Files
scripts/scraper/monitor_extraction_batch2.sh

48 lines
2.4 KiB
Bash
Executable File

#!/bin/bash
# Monitor de Extração Batch 2 - CTF Knowledge Base
# Author: Descomplicar® Crescimento Digital
# Link: https://descomplicar.pt
# Copyright: 2025 Descomplicar®
LOG_FILE="extraction_production_batch2.log"
OUTPUT_DIR="/media/ealmeida/Dados/GDrive/Cloud/Clientes_360/CTF_Carstuff/KB/Scrapper/sites/knowledge_base_final"
echo "═══════════════════════════════════════════════════════════"
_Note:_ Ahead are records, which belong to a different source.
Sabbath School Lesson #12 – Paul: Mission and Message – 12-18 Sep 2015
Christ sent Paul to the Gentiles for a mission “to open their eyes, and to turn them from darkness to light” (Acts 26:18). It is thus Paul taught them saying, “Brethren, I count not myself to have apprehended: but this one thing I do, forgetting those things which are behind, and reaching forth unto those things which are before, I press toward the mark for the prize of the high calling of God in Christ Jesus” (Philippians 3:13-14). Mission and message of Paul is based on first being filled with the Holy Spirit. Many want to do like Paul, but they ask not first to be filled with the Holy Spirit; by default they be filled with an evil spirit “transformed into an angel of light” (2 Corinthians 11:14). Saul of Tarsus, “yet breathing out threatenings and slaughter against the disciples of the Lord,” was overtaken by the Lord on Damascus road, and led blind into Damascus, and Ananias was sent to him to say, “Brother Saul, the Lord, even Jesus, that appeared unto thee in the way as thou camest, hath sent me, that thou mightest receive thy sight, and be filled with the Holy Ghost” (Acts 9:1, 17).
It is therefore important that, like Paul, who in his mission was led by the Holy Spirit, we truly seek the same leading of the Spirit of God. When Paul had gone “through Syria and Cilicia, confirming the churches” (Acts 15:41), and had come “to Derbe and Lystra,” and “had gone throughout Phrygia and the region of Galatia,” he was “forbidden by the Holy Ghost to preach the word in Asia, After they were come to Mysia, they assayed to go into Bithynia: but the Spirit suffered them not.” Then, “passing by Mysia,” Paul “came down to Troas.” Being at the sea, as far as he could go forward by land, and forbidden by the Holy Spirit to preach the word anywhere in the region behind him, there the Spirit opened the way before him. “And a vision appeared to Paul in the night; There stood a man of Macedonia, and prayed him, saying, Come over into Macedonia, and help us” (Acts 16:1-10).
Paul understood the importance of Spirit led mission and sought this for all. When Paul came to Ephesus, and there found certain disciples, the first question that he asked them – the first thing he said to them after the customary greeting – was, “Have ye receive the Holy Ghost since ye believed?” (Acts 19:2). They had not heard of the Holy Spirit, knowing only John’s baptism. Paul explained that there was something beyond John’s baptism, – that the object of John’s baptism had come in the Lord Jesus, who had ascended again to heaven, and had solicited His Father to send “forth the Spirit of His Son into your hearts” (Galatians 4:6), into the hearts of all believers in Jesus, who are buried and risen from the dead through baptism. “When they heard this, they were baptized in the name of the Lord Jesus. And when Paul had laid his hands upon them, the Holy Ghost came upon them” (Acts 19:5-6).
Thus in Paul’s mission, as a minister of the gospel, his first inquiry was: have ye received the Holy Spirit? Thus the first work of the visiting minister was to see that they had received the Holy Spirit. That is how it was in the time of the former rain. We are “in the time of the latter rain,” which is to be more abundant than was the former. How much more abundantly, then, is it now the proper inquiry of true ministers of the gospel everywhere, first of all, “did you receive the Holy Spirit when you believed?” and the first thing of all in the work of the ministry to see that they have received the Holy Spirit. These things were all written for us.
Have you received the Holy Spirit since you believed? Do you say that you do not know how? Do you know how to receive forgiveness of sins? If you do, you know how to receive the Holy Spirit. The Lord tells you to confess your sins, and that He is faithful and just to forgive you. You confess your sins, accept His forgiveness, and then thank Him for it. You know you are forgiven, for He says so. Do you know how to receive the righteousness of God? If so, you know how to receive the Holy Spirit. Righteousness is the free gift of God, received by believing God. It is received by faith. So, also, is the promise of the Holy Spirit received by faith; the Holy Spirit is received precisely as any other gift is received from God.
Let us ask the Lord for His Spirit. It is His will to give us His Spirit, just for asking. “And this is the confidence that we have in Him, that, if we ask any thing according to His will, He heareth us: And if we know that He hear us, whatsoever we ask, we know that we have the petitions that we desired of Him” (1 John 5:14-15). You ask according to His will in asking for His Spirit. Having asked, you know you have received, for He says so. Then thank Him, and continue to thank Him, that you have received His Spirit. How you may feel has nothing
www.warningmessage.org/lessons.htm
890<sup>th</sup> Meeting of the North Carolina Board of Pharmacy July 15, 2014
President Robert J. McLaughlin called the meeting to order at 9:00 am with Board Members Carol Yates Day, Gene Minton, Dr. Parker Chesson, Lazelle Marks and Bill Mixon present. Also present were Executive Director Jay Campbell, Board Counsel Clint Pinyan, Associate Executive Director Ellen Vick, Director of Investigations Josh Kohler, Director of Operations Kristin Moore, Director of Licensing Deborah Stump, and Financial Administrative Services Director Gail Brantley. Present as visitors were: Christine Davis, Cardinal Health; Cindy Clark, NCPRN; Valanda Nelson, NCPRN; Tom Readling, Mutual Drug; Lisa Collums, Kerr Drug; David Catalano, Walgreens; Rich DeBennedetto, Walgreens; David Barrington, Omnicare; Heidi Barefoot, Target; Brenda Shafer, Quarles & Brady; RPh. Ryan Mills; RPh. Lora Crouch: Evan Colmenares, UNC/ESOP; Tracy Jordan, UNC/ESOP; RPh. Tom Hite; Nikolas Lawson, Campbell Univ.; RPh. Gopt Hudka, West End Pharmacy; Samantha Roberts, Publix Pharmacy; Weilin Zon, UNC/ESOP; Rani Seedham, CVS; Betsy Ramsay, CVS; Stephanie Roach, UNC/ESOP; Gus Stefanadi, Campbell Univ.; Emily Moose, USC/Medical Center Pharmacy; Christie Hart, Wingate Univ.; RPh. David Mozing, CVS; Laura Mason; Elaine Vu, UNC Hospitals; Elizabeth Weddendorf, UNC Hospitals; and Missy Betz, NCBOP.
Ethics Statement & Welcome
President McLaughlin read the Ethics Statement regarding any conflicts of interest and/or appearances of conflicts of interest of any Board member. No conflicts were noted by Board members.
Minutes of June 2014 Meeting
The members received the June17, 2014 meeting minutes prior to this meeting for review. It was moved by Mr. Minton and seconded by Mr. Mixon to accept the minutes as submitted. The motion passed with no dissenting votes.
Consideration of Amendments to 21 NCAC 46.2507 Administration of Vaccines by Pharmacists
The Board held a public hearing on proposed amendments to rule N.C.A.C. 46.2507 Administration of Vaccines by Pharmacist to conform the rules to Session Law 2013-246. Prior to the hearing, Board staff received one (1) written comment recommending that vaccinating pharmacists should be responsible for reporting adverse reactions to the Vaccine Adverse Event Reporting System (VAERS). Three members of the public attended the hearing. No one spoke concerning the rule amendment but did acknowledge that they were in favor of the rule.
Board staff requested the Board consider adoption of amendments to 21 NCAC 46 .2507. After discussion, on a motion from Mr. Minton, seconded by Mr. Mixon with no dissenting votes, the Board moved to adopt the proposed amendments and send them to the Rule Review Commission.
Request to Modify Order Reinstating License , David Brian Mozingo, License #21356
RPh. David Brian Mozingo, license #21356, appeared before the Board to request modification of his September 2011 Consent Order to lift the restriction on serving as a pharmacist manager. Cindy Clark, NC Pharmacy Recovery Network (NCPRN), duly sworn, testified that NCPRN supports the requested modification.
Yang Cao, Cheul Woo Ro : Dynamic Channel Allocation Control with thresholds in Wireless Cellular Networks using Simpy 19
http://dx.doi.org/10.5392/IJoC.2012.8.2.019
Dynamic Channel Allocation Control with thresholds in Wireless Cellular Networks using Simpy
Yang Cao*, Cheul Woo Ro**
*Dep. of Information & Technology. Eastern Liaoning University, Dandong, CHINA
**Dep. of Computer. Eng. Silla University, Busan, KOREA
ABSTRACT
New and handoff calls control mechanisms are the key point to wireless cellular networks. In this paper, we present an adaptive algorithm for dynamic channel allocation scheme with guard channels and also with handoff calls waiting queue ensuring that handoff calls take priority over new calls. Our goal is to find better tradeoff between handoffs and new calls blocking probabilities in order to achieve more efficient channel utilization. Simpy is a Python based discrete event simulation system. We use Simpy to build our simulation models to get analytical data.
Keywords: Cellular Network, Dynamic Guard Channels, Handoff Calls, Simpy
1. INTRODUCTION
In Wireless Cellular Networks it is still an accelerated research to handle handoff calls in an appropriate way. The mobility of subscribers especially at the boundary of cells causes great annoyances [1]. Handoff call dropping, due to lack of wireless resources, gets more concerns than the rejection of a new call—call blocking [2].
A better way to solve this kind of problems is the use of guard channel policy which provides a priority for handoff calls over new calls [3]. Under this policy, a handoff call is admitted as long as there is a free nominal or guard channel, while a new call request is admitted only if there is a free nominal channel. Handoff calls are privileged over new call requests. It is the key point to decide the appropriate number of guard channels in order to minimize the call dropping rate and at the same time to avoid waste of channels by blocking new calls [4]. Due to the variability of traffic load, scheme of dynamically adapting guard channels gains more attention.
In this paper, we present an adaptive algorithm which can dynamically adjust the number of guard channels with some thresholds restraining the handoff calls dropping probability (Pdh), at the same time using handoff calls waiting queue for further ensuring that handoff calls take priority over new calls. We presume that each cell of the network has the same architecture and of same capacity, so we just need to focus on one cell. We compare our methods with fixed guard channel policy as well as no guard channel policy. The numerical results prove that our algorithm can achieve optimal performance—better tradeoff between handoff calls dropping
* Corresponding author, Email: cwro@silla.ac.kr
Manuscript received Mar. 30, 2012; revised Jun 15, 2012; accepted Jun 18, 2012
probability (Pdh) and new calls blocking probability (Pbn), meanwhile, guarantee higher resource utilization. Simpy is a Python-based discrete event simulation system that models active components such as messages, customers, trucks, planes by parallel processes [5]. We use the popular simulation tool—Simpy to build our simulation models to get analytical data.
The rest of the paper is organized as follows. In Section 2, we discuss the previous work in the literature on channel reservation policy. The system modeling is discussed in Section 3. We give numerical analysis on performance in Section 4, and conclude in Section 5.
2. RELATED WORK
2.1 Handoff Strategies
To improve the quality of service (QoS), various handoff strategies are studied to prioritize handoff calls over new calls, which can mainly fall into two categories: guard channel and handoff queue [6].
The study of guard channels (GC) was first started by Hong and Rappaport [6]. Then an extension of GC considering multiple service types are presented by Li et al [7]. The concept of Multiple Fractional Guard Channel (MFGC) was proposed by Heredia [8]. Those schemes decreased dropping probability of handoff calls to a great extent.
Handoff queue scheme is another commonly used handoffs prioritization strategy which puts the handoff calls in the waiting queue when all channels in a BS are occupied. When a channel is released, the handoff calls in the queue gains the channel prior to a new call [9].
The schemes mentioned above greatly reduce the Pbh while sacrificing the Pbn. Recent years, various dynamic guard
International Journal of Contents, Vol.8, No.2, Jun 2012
echo " MONITOR EXTRAÇÃO BATCH 2 - CTF KNOWLEDGE BASE"
echo "═══════════════════════════════════════════════════════════"
echo ""
while true; do
# Contar ficheiros extraídos
COUNT=$(ls -1 "$OUTPUT_DIR"/*.json 2>/dev/null | wc -l)
# Última linha do log
LAST_LINE=$(tail -1 "$LOG_FILE" 2>/dev/null)
# Timestamp
TIMESTAMP=$(date '+%H:%M:%S')
clear
echo "═══════════════════════════════════════════════════════════"
echo " MONITOR EXTRAÇÃO BATCH 2 - 14 SITES (3,285 ficheiros)"
echo " [$TIMESTAMP] - Atualizado a cada 30 segundos"
echo "═══════════════════════════════════════════════════════════"
echo ""
echo "📊 Casos Extraídos (JSON): $COUNT"
echo ""
echo "📈 Última Linha Log:"
echo "$LAST_LINE"
echo ""
echo "🎯 Sites em Processamento:"
echo " Batch 1: thehogring.com, forums.pelicanparts.com, thesamba.com, sailrite.com"
echo " Batch 2: relicate.com, trawlerforum.com, alfabb.com, vansairforce.net"
echo " mgexp.com, cruisersforum.com, ultrafabricsinc.com, sunbrella.com"
echo " camirafabrics.com, keystonbros.com"
echo ""
echo "═══════════════════════════════════════════════════════════"
echo "Pressiona Ctrl+C para parar o monitor"
echo "═══════════════════════════════════════════════════════════"
sleep 30
done